- Exercise brief -
Count the lines in the material that contain the string "Panamá", treating uppercase and lowercase letters as different. Reply with the number only.

- Exercise data -
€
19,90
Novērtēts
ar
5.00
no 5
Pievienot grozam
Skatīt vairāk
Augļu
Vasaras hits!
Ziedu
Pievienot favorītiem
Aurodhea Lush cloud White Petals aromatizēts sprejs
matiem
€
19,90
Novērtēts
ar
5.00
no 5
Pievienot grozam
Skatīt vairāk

...

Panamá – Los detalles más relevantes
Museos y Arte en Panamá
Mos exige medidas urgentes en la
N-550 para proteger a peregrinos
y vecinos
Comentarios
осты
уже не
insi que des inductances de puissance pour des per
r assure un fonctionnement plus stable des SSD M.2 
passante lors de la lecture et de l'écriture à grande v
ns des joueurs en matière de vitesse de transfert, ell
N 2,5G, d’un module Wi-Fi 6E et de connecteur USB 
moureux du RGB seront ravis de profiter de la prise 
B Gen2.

- Solution to this exercise -
2